Has been active for over a year steadily working the recommended project. Downloaded over 3TB in 6 days (node reboot, so pod was restarted and stats are not persistent). So rough extrapolation is about 180TB. Happy to help the good cause of the ArchiveTeam!
Edit: typo
https://github.com/ArchiveTeam/warrior-dockerfile/blob/maste...
I tried setting it up with /tmp as a tmpfs (ramdisk) but it then refused to start...
Anyone know any broad-spectrum docker incantations to force all overlay writes to RAM, for a container?
Modern SSDs are pretty good at things like wear levelling.
For example [1] reports that a bunch of 256 GB SSDs lasted to 2000+ terabytes written, and a handful up to 7000 terabytes written. So you could saturate a 100 megabit internet connection for 5 years before even a small SSD would wear out. And an SSD 4x the size has 4x the life.
If you're running on a raspberry pi with a microsd card for storage, feel free to keep worrying though :)
[1] https://www.reddit.com/r/chia/comments/mukiwz/are_we_overthi...
Right, that's basically the point...the Warrior downloads files, compresses them, and uploads them for archival. This necessarily requires staging the files somewhere between download and upload.
> Anyone know any broad-spectrum docker incantations to force all overlay writes to RAM, for a container?
Why would you want this? This sounds like a terrible footgun.
Demonstrated here https://stackoverflow.com/questions/39193419/docker-in-memor...

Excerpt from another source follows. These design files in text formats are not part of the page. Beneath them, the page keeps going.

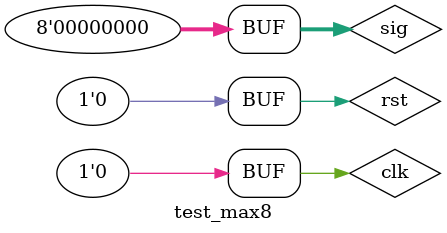
<source format=v>
`timescale 1ns / 1ps
module test_max8;

	// Inputs
	reg [7:0] sig;
	reg clk;
	reg rst;

	// Outputs
	wire [6:0] max;

	// Instantiate the Unit Under Test (UUT)
	max8 uut (
		.sig(sig), 
		.max(max), 
		.clk(clk), 
		.rst(rst)
	);

	initial begin
		// Initialize Inputs
		sig = 0;
		clk = 0;
		rst = 0;

		// Wait 100 ns for global reset to finish
		#100;
      // reset
		#5 clk = 0; rst = 1;
		#5 clk = 1;		
		#5 clk = 0; rst = 0;
		#5 clk = 1;		
		// test
		repeat (8)
		begin
			#5 clk = 0; sig = sig + 1;
			#5 clk = 1;	
		end		
		repeat (24)
		begin
			#5 clk = 0; sig = sig - 1;
			#5 clk = 1;	
		end		
		repeat (40)
		begin
			#5 clk = 0; sig = sig + 1;
			#5 clk = 1;	
		end		
		repeat (56)
		begin
			#5 clk = 0; sig = sig - 1;
			#5 clk = 1;	
		end		
		repeat (32)
		begin
			#5 clk = 0; sig = sig + 1;
			#5 clk = 1;	
		end		
		#5 clk = 0; rst = 1;
		#5 clk = 1;		
		#5 clk = 0; rst = 0;
		#5 clk = 1;		
		#5 clk = 0;
	end
      
endmodule


</source>
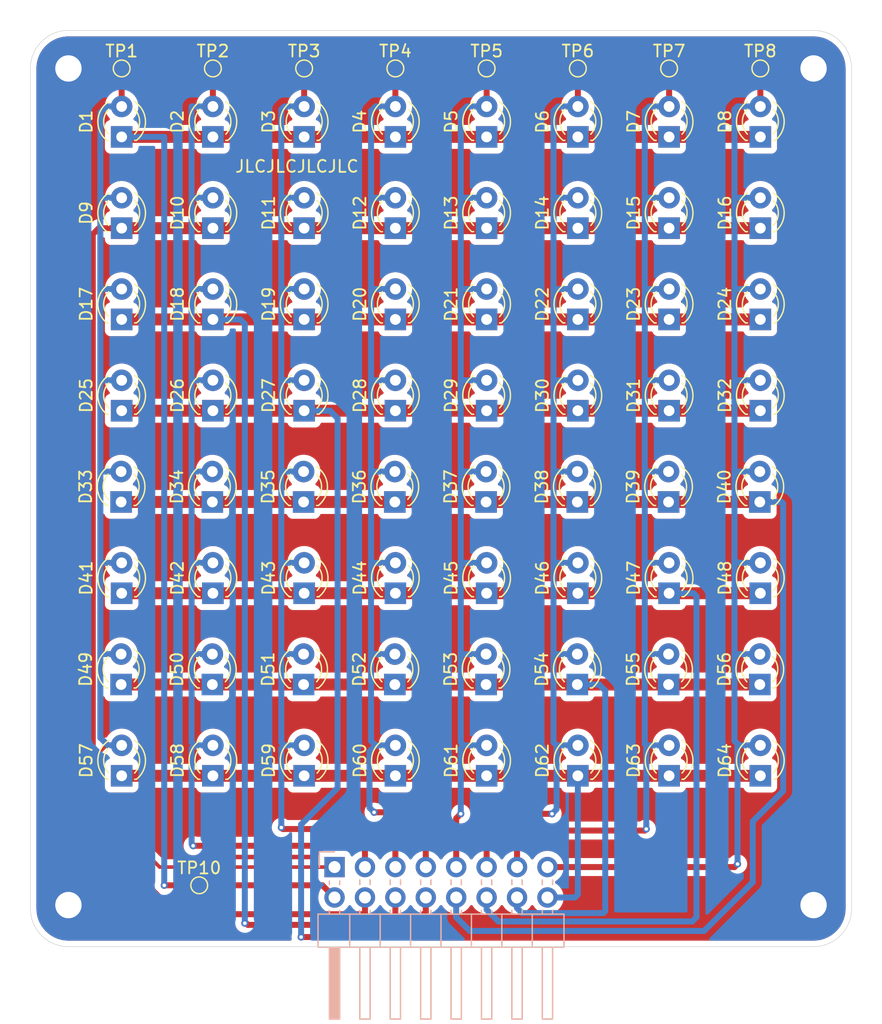
<source format=kicad_pcb>
(kicad_pcb
	(version 20241229)
	(generator "pcbnew")
	(generator_version "9.0")
	(general
		(thickness 1.6)
		(legacy_teardrops no)
	)
	(paper "A4")
	(title_block
		(title "Retro Imponator Led Array - Omega")
		(date "2026-02-27")
		(rev "1.0-pre")
		(company "Erik Brenn, 2026")
	)
	(layers
		(0 "F.Cu" signal)
		(2 "B.Cu" power)
		(13 "F.Paste" user)
		(15 "B.Paste" user)
		(5 "F.SilkS" user "F.Silkscreen")
		(7 "B.SilkS" user "B.Silkscreen")
		(1 "F.Mask" user)
		(3 "B.Mask" user)
		(19 "Cmts.User" user "User.Comments")
		(25 "Edge.Cuts" user)
		(27 "Margin" user)
		(31 "F.CrtYd" user "F.Courtyard")
		(29 "B.CrtYd" user "B.Courtyard")
		(35 "F.Fab" user)
	)
	(setup
		(stackup
			(layer "F.SilkS"
				(type "Top Silk Screen")
			)
			(layer "F.Paste"
				(type "Top Solder Paste")
			)
			(layer "F.Mask"
				(type "Top Solder Mask")
				(thickness 0.01)
			)
			(layer "F.Cu"
				(type "copper")
				(thickness 0.035)
			)
			(layer "dielectric 1"
				(type "core")
				(thickness 1.51)
				(material "FR4")
				(epsilon_r 4.5)
				(loss_tangent 0.02)
			)
			(layer "B.Cu"
				(type "copper")
				(thickness 0.035)
			)
			(layer "B.Mask"
				(type "Bottom Solder Mask")
				(thickness 0.01)
			)
			(layer "B.Paste"
				(type "Bottom Solder Paste")
			)
			(layer "B.SilkS"
				(type "Bottom Silk Screen")
			)
			(copper_finish "HAL lead-free")
			(dielectric_constraints no)
		)
		(pad_to_mask_clearance 0.1)
		(solder_mask_min_width 0.1)
		(allow_soldermask_bridges_in_footprints no)
		(tenting front back)
		(grid_origin 48.895 20.955)
		(pcbplotparams
			(layerselection 0x00000000_00000000_55555555_5755f5ff)
			(plot_on_all_layers_selection 0x00000000_00000000_00000000_00000000)
			(disableapertmacros no)
			(usegerberextensions no)
			(usegerberattributes yes)
			(usegerberadvancedattributes yes)
			(creategerberjobfile yes)
			(dashed_line_dash_ratio 12.000000)
			(dashed_line_gap_ratio 3.000000)
			(svgprecision 4)
			(plotframeref no)
			(mode 1)
			(useauxorigin no)
			(hpglpennumber 1)
			(hpglpenspeed 20)
			(hpglpendiameter 15.000000)
			(pdf_front_fp_property_popups yes)
			(pdf_back_fp_property_popups yes)
			(pdf_metadata yes)
			(pdf_single_document no)
			(dxfpolygonmode yes)
			(dxfimperialunits yes)
			(dxfusepcbnewfont yes)
			(psnegative no)
			(psa4output no)
			(plot_black_and_white yes)
			(sketchpadsonfab no)
			(plotpadnumbers no)
			(hidednponfab no)
			(sketchdnponfab yes)
			(crossoutdnponfab yes)
			(subtractmaskfromsilk no)
			(outputformat 1)
			(mirror no)
			(drillshape 1)
			(scaleselection 1)
			(outputdirectory "")
		)
	)
	(net 0 "")
	(net 1 "/Led1")
	(net 2 "/Row1")
	(net 3 "/Led2")
	(net 4 "/Led3")
	(net 5 "/Led4")
	(net 6 "/Led5")
	(net 7 "/Led6")
	(net 8 "/Led7")
	(net 9 "/Row2")
	(net 10 "/Row3")
	(net 11 "/Row4")
	(net 12 "/Row5")
	(net 13 "/Row6")
	(net 14 "/Row7")
	(net 15 "/Row8")
	(net 16 "GND")
	(net 17 "/Led8")
	(footprint "LED_THT:LED_D3.0mm" (layer "F.Cu") (at 71.755 45.085 90))
	(footprint "TestPoint:TestPoint_Pad_D1.0mm" (layer "F.Cu") (at 71.755 24.13))
	(footprint "LED_THT:LED_D3.0mm" (layer "F.Cu") (at 79.375 52.705 90))
	(footprint "LED_THT:LED_D3.0mm" (layer "F.Cu") (at 56.47 60.325 90))
	(footprint "LED_THT:LED_D3.0mm" (layer "F.Cu") (at 94.615 29.845 90))
	(footprint "LED_THT:LED_D3.0mm" (layer "F.Cu") (at 79.375 83.185 90))
	(footprint "TestPoint:TestPoint_Pad_D1.0mm" (layer "F.Cu") (at 62.992 92.329))
	(footprint "LED_THT:LED_D3.0mm" (layer "F.Cu") (at 109.81 60.325 90))
	(footprint "TestPoint:TestPoint_Pad_D1.0mm" (layer "F.Cu") (at 86.995 24.13))
	(footprint "LED_THT:LED_D3.0mm" (layer "F.Cu") (at 56.515 45.085 90))
	(footprint "LED_THT:LED_D3.0mm" (layer "F.Cu") (at 71.755 83.185 90))
	(footprint "TestPoint:TestPoint_Pad_D1.0mm" (layer "F.Cu") (at 109.855 24.13))
	(footprint "LED_THT:LED_D3.0mm" (layer "F.Cu") (at 71.755 67.945 90))
	(footprint "Fiducial:Fiducial_1mm_Mask2mm" (layer "F.Cu") (at 115.57 28.575))
	(footprint "LED_THT:LED_D3.0mm" (layer "F.Cu") (at 56.515 83.185 90))
	(footprint "LED_THT:LED_D3.0mm" (layer "F.Cu") (at 109.855 52.705 90))
	(footprint "LED_THT:LED_D3.0mm" (layer "F.Cu") (at 71.755 52.705 90))
	(footprint "Fiducial:Fiducial_1mm_Mask2mm" (layer "F.Cu") (at 50.8 28.575))
	(footprint "LED_THT:LED_D3.0mm" (layer "F.Cu") (at 79.33 75.565 90))
	(footprint "LED_THT:LED_D3.0mm" (layer "F.Cu") (at 94.615 67.945 90))
	(footprint "TestPoint:TestPoint_Pad_D1.0mm" (layer "F.Cu") (at 64.135 24.13))
	(footprint "LED_THT:LED_D3.0mm" (layer "F.Cu") (at 109.855 37.465 90))
	(footprint "LED_THT:LED_D3.0mm" (layer "F.Cu") (at 56.515 29.845 90))
	(footprint "LED_THT:LED_D3.0mm" (layer "F.Cu") (at 109.855 45.085 90))
	(footprint "LED_THT:LED_D3.0mm" (layer "F.Cu") (at 64.135 52.705 90))
	(footprint "MountingHole:MountingHole_2.2mm_M2_DIN965_Pad" (layer "F.Cu") (at 114.3 93.98))
	(footprint "LED_THT:LED_D3.0mm" (layer "F.Cu") (at 86.995 37.465 90))
	(footprint "LED_THT:LED_D3.0mm" (layer "F.Cu") (at 79.375 67.945 90))
	(footprint "LED_THT:LED_D3.0mm" (layer "F.Cu") (at 56.47 75.565 90))
	(footprint "LED_THT:LED_D3.0mm" (layer "F.Cu") (at 79.375 29.845 90))
	(footprint "MountingHole:MountingHole_2.2mm_M2_DIN965_Pad" (layer "F.Cu") (at 52.07 24.13))
	(footprint "LED_THT:LED_D3.0mm" (layer "F.Cu") (at 71.71 60.325 90))
	(footprint "LED_THT:LED_D3.0mm" (layer "F.Cu") (at 102.235 67.945 90))
	(footprint "LED_THT:LED_D3.0mm" (layer "F.Cu") (at 79.375 37.465 90))
	(footprint "LED_THT:LED_D3.0mm" (layer "F.Cu") (at 71.755 37.465 90))
	(footprint "LED_THT:LED_D3.0mm" (layer "F.Cu") (at 79.375 45.085 90))
	(footprint "LED_THT:LED_D3.0mm" (layer "F.Cu") (at 64.135 37.465 90))
	(footprint "LED_THT:LED_D3.0mm" (layer "F.Cu") (at 86.95 75.565 90))
	(footprint "LED_THT:LED_D3.0mm" (layer "F.Cu") (at 94.615 37.465 90))
	(footprint "LED_THT:LED_D3.0mm" (layer "F.Cu") (at 71.71 75.565 90))
	(footprint "LED_THT:LED_D3.0mm" (layer "F.Cu") (at 64.09 60.325 90))
	(footprint "LED_THT:LED_D3.0mm" (layer "F.Cu") (at 109.855 29.845 90))
	(footprint "LED_THT:LED_D3.0mm" (layer "F.Cu") (at 79.33 60.325 90))
	(footprint "LED_THT:LED_D3.0mm" (layer "F.Cu") (at 102.19 60.325 90))
	(footprint "LED_THT:LED_D3.0mm" (layer "F.Cu") (at 102.235 29.845 90))
	(footprint "TestPoint:TestPoint_Pad_D1.0mm" (layer "F.Cu") (at 56.515 24.13))
	(footprint "LED_THT:LED_D3.0mm" (layer "F.Cu") (at 86.995 52.705 90))
	(footprint "LED_THT:LED_D3.0mm" (layer "F.Cu") (at 86.95 60.325 90))
	(footprint "LED_THT:LED_D3.0mm"
		(layer "F.Cu")
		(uuid "8f3230d5-8f44-4301-ab83-0b890905f5bf")
		(at 86.995 67.945 90)
		(descr "LED, diameter 3.0mm, 2 pins, generated by kicad-footprint-generator")
		(tags "LED")
		(property "Reference" "D45"
			(at 1.27 -2.96 90)
			(layer "F.SilkS")
			(uuid "1b18c433-319b-4d6e-9e4c-be29ba0247e6")
			(effects
				(font
					(size 1 1)
					(thickness 0.15)
				)
			)
		)
		(property "Value" "LED"
			(at 1.27 2.96 90)
			(layer "F.Fab")
			(uuid "4bc47a96-1592-4076-a7b3-059726b91c9f")
			(effects
				(font
					(size 1 1)
					(thickness 0.15)
				)
			)
		)
		(property "Datasheet" "~"
			(at 0 0 90)
			(layer "F.Fab")
			(hide yes)
			(uuid "77a223df-2919-4c54-bb8f-5f22358fdcf1")
			(effects
				(font
					(size 1.27 1.27)
					(thickness 0.15)
				)
			)
		)
		(property "Description" "Light emitting diode"
			(at 0 0 90)
			(layer "F.Fab")
			(hide yes)
			(uuid "baec7bfd-d3b8-40d0-91f2-59eb494aa970")
			(effects
				(font
					(size 1.27 1.27)
					(thickness 0.15)
				)
			)
		)
		(property "Sim.Pins" "1=K 2=A"
			(at 0 0 90)
			(unlocked yes)
			(layer "F.Fab")
			(hide yes)
			(uuid "e938c18e-e585-4ebc-9368-4ae4dc6f46eb")
			(effects
				(font
					(size 1 1)
					(thickness 0.15)
				)
			)
		)
		(property ki_fp_filters "LED* LED_SMD:* LED_THT:*")
		(path "/321b367f-d0b5-440a-be59-3e2698faf123")
		(sheetname "/")
		(sheetfile "led-board.kicad_sch")
		(attr through_hole exclude_from_pos_files)
		(fp_line
			(start -0.29 -1.236)
			(end -0.29 -1.08)
			(stroke
				(width 0.12)
				(type solid)
			)
			(layer "F.SilkS")
			(uuid "ff8218c4-e1f0-4c32-9257-7c1115271c6c")
		)
		(fp_line
			(start -0.29 1.08)
			(end -0.29 1.236)
			(stroke
				(width 0.12)
				(type solid)
			)
			(layer "F.SilkS")
			(uuid "171c7698-55d2-4fb2-82ef-3516a0768779")
		)
		(fp_arc
			(start -0.29 -1.235516)
			(mid 1.36566 -1.987699)
			(end 2.941437 -1.08)
			(stroke
				(width 0.12)
				(type solid)
			)
			(layer "F.SilkS")
			(uuid "40090a98-4be0-4a6f-b128-335d6455d1e1")
		)
		(fp_arc
			(start 0.229039 -1.08)
			(mid 1.27 -1.5)
			(end 2.310961 -1.08)
			(stroke
				(width 0.12)
				(type solid)
			)
			(layer "F.SilkS")
			(uuid "0104fd49-4b0e-461f-a5e9-2479808c4038")
		)
		(fp_arc
			(start 2.941437 1.08)
			(mid 1.36566 1.987699)
			(end -0.29 1.235516)
			(stroke
				(width 0.12)
				(type solid)
			)
			(layer "F.SilkS")
			(uuid "79e6b600-e2cd-4699-bcb9-163181225750")
		)
		(fp_arc
			(start 2.310961 1.08)
			(mid 1.27 1.5)
			(end 0.229039 1.08)
			(stroke
				(width 0.12)
				(type solid)
			)
			(layer "F.SilkS")
			(uuid "2725ba13-670f-40ae-be7e-ba4a78570204")
		)
		(fp_rect
			(start -1.15 -2.21)
			(end 3.69 2.21)
			(stroke
				(width 0.05)
				(type solid)
			)
			(fill no)
			(layer "F.CrtYd")
			(uuid "8ccfb73d-91a9-4e4f-b5b3-f89be55e1193")
		)
		(fp_line
			(start -0.23 -1.16619)
			(end -0.23 1.16619)
			(stroke
				(width 0.1)
				(type solid)
			)
			(layer "F.Fab")
			(uuid "5c11aa71-d79e-47b8-a92a-8d948dcfccf2")
		)
		(fp_arc
			(start -0.23 -1.16619)
			(mid 3.17 0)
			(end -0.23 1.16619)
			(stroke
				(width 0.1)
				(type solid)
			)
			(layer "F.Fab")
			(uuid "e9ebf8f7-1fa2-4877-ab82-15fd17b8cac3")
		)
		(fp_circle
			(center 1.27 0)
			(end 2.77 0)
			(stroke
				(width 0.1)
				(type solid)
			)
			(fill no)
			(layer "F.Fab")
			(uuid "e00ecd25-e269-4b24-9f7c-e1341f0e5100")
		)
		(fp_text user "${REFERENCE}"
			(at 1.27 0 90)
			(layer "F.Fab")
			(uuid "0acbe019-b1d3-47f1-b3b8-a3f3eeef70af")
			(effects
				(font
					(size 0.8 0.8)
					(thickness 0.12)
				)
			)
		)
		(pad "1" thru_hole rect
			(at 0 0 90)
			(size 1.8 1.8)
			(drill 0.9)
			(layers "*.Cu" "*.Mask")
			(remove_unused_layers no)
			(net 13 "/Row6")
			(pinfunction "K")
			(pintype "passive")
			(uuid "12c28cbe-5f42-4300-b8ca-a18795b41c2a")
		)
		(pad "2" thru_hole circle
			(at 2.54 0 90)
			(size 1.8 1.8)
			(drill 0.9)
			(layers "*.Cu" "*.Mask")
			(remove_unused_layers no)
			(net 6 "/Led5")
			(pinfunction "A")
			(pintype "passive")
			(uuid "d6832616-9351-4177-bade-e31466a4f1a6")
		)
		(embedded_fonts no)
		(model "${KICAD9_3DMODEL_DIR}/LED_T
... [535135 chars truncated]
</source>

The whole concept needs to be rethought. Captures from these tools show up under "ArchiveTeam" which is currently pumping thousands of copies of the Google Home Page into the Wayback Machine every week. Or at least trying to.
https://web.archive.org/web/20250122000033/www.google.com
Like so many things about archive.org, when you dig in you start to find wonder and craziness at every turn.
What federal law do you suppose is guiding the mass deletions? That doesn't look like archiving to me. Now that the foxes are running the henhouse, how reliable do you suppose their own archives are?
We pay half a billion in tax dollars for the National Archives, and nearly a billion to the Library of Congress to preserve these records. Others are managed as part of Presidential Libraries.
Thousands of employees, dozens of facilities, billions of dollars.
Meanwhile archive.org doesn't have air conditioning and preserves physical material within the blast radius of an oil refinery. They let vagrants sleep on their steps yet seem surprised when they set the utility pole outsides on fire.
I didn't say it didn't need to be done. I said the whole process needs to be rethought with professional supervision. Setting up more volunteer K8 clusters so that more copies of the Google Home Page can be captured with the wrong user agent isn't going to save democracy.
https://www.archives.gov/presidential-records/research/archi...
There are other agencies and data sources to be monitored of course but I'm not seeing a lot of nuance in those efforts yet.